Wednesday, August 11, 2010

Famous People & the Supernatural Part VI: Crookes, Barrett

William Crookes & William Fletcher Barrett
by Robin Strom Mackey


William Crookes’ was an inventor of scientific equipment and a chemist. His scientific pursuits included the discovery of the element thallium and the invention the Crooke’s tube, a glass vacuum tube with two electrodes at either end, with which he was able produce and study the fluorescent rays of light energy not otherwise visible to the human eye. A decade later, physicist J.J. Thomson would name those streams of charged particles electrons. Crookes’ interest in the supernatural was centered around the work of the famous medium D.D. Home. According to an 1874 paper, by Crookes, he studied Home not as a performer, but because he felt that there was an actual “occult force” that Home was able to harness, that could be studied and measured. For his paper on Home, he was publicly chastised by John Tyndall the newly elected president of the British Association for the Advancement of Science. Despite this, Crookes persisted in his research, searching for a physical theory to explain what he had observed, until eventually he grew weary of the criticism of his peers and abandoned his research for the safer regions of mainstream science.

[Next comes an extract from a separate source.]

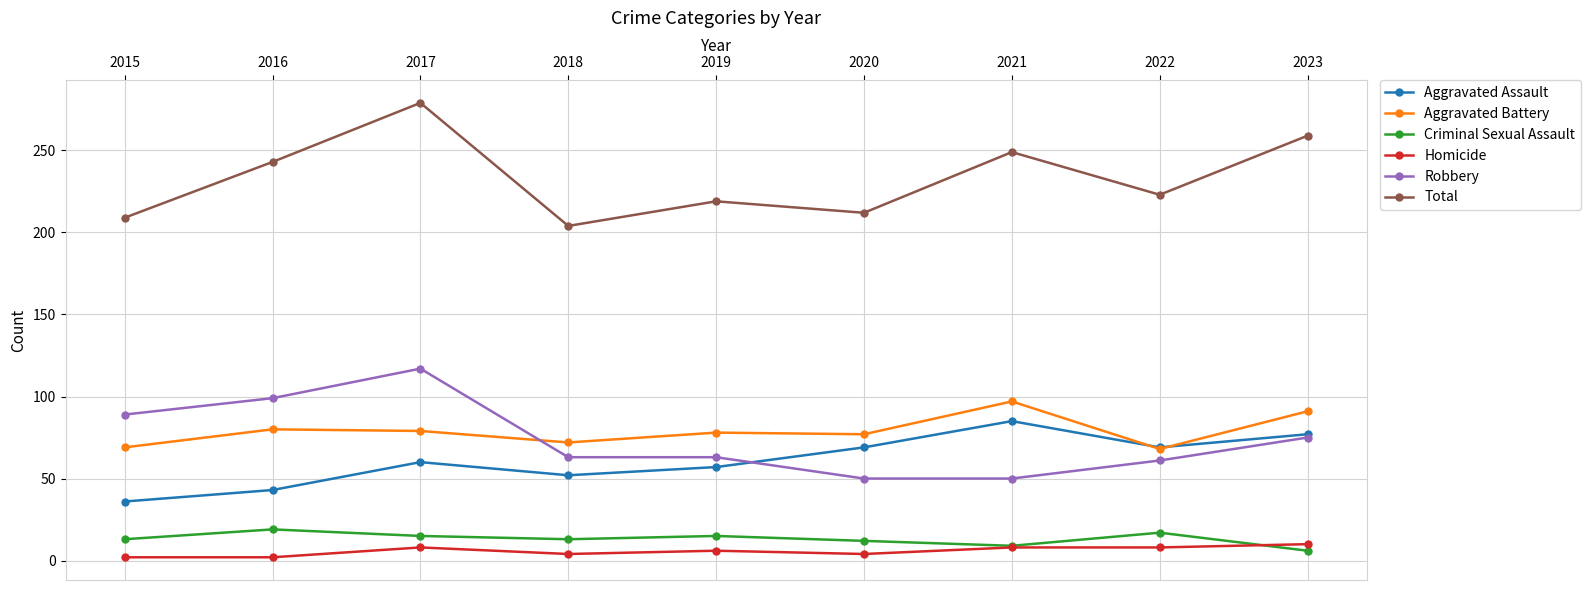

What is the approximate value of Total at 2021?

249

William Fletcher Barrett was the first physicist to become interested in the spiritual realm. Barrett had worked under John Tyndall, the outspoken opponent of Crookes, for four years before taking a professorship himself, at the Dublin Royal College of Science. Barrett was professedly uninterested in the spiritual realm. However, while on holiday Barrett and his friends dabbled in the newly emerging field of hypnotism, occasionally conducting experiments among the local villagers. Barrett noticed that when one of the young village girls was hypnotized she had an uncanny ability to read other people’s thoughts. Intrigued in his further observations, Barrett returned to his university, conducted a few more experiments and eventually published a paper of his findings, blandly entitled, “On Some Phenomena Associated with Abnormal conditions of Mind. In the paper, Barrett tentatively postulated that in an unconscious state, a mind may be capable of tapping into the thoughts and feelings of another person. He suggested that this occurred in a “’community of sensation (Blum, 2006).’” He further urged that further investigation might indeed be warranted. He submitted his paper for presentation to the 1876 meeting of the British Association of Science, who after initial rejection, eventually accepted the paper and allowed him to present.

Barrett also did a study on divining rods. While he could not define what made the rods work, he admitted that there appeared to be something to the use of the tools.

Resources

Blum, D. (2006). Ghost Hunters; William James and the Search for Scientific Proof of Life After Death. Penguin Books, New York, NY.